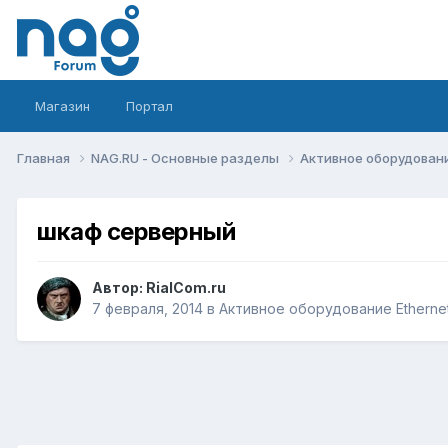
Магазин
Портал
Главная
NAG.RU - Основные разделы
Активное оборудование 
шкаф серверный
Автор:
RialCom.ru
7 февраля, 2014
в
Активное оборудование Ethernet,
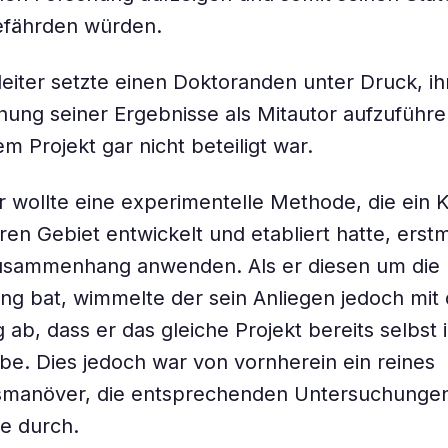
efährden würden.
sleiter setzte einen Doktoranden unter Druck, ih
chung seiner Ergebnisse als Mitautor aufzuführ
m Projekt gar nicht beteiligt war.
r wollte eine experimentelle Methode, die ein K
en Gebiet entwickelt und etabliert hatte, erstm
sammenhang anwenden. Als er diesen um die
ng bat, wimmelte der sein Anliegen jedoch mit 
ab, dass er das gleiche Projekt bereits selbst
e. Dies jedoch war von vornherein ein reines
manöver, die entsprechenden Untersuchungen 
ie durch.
================================
**Your task**
Looking at the entries above, work out how many lines contain "Активное", then reply with that number and no other words.

**Final answer**
2